Pick every line out of the entries below that has the string "down", and copy it.

********************

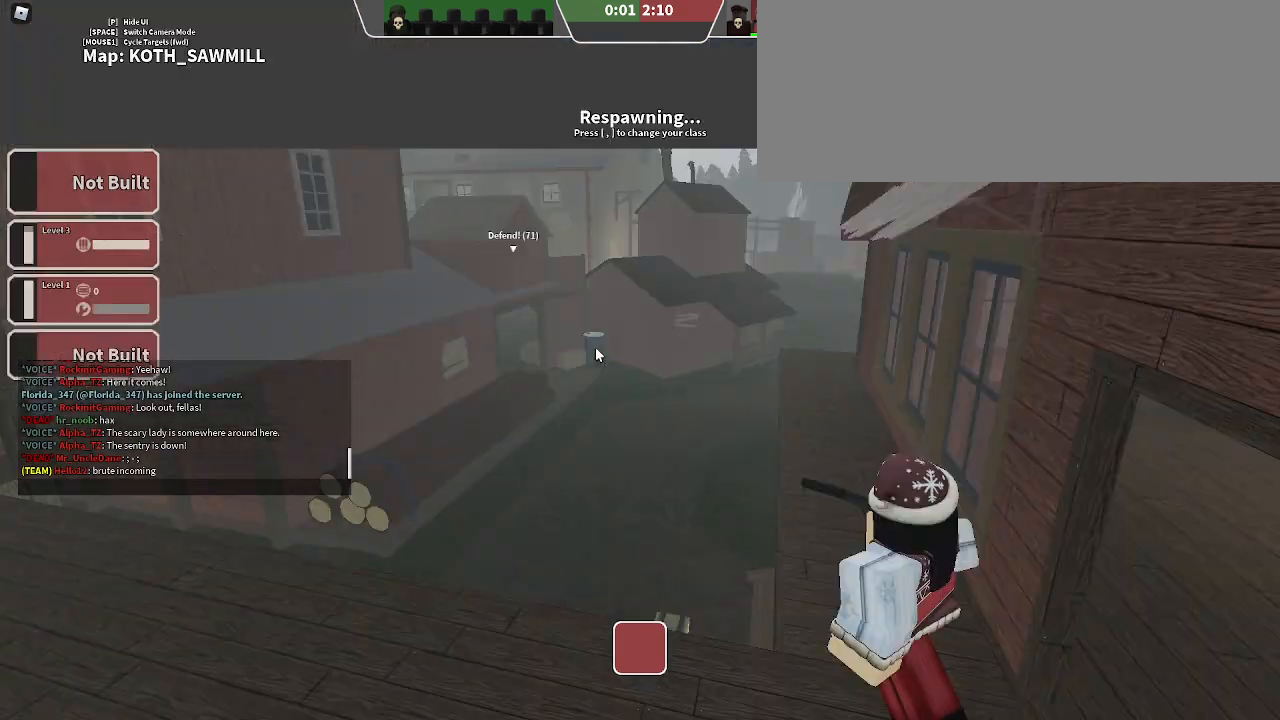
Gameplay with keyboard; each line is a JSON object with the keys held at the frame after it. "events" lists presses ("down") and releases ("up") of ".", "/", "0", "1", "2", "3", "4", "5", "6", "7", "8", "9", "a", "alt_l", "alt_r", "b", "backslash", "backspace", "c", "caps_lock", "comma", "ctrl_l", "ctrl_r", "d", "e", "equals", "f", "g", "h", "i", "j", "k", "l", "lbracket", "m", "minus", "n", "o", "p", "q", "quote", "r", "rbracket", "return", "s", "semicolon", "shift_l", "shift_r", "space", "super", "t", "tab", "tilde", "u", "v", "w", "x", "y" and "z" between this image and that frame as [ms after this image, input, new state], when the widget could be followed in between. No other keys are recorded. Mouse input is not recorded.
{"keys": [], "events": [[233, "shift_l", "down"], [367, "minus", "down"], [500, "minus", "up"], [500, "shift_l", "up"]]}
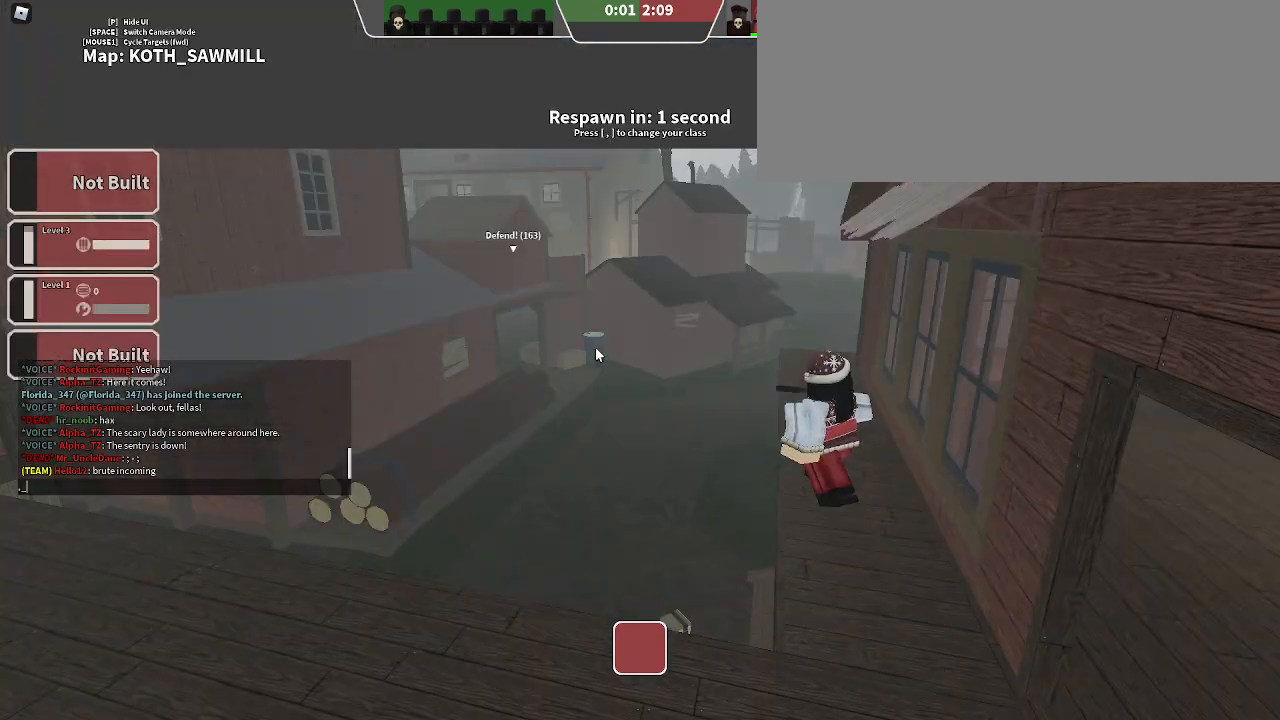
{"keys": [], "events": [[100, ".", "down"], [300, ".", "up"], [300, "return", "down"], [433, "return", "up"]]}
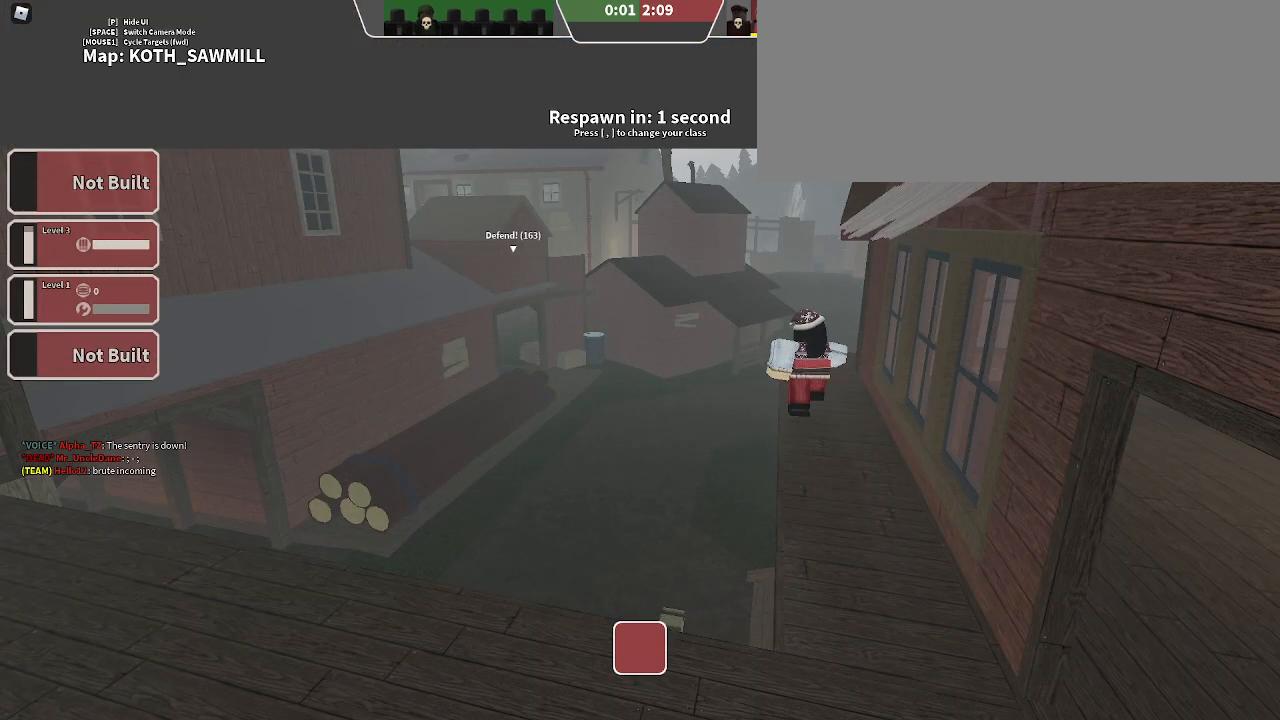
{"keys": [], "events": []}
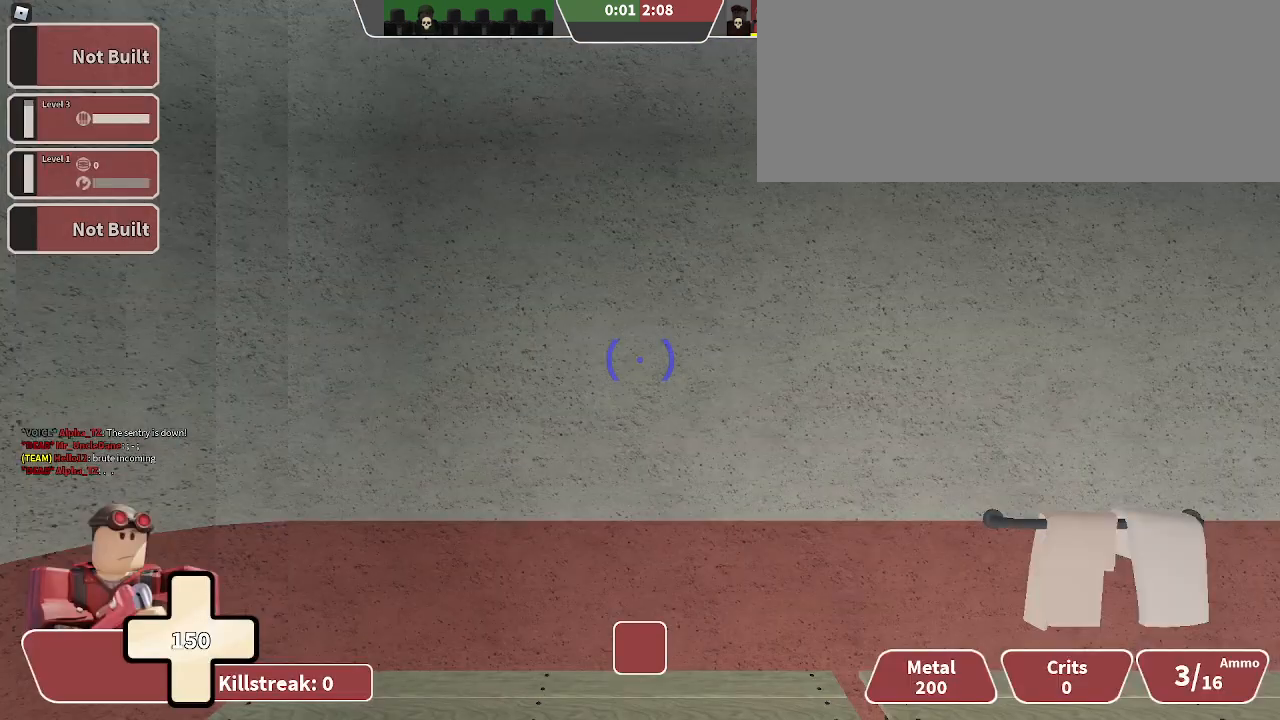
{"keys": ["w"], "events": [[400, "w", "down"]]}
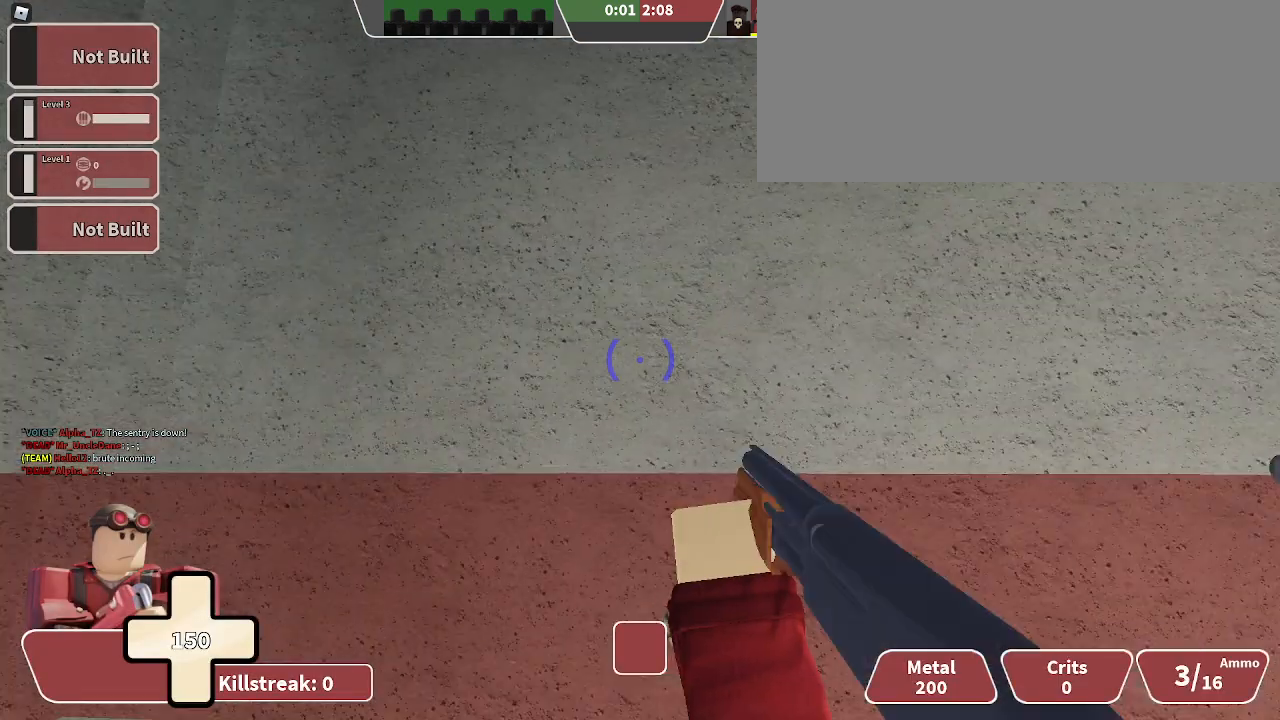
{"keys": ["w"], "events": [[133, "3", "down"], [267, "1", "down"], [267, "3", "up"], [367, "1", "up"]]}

********************

> **EXERCISE ANSWER**:
Gameplay with keyboard; each line is a JSON object with the keys held at the frame after it. "events" lists presses ("down") and releases ("up") of ".", "/", "0", "1", "2", "3", "4", "5", "6", "7", "8", "9", "a", "alt_l", "alt_r", "b", "backslash", "backspace", "c", "caps_lock", "comma", "ctrl_l", "ctrl_r", "d", "e", "equals", "f", "g", "h", "i", "j", "k", "l", "lbracket", "m", "minus", "n", "o", "p", "q", "quote", "r", "rbracket", "return", "s", "semicolon", "shift_l", "shift_r", "space", "super", "t", "tab", "tilde", "u", "v", "w", "x", "y" and "z" between this image and that frame as [ms after this image, input, new state], when the widget could be followed in between. No other keys are recorded. Mouse input is not recorded.
{"keys": [], "events": [[233, "shift_l", "down"], [367, "minus", "down"], [500, "minus", "up"], [500, "shift_l", "up"]]}
{"keys": [], "events": [[100, ".", "down"], [300, ".", "up"], [300, "return", "down"], [433, "return", "up"]]}
{"keys": ["w"], "events": [[400, "w", "down"]]}
{"keys": ["w"], "events": [[133, "3", "down"], [267, "1", "down"], [267, "3", "up"], [367, "1", "up"]]}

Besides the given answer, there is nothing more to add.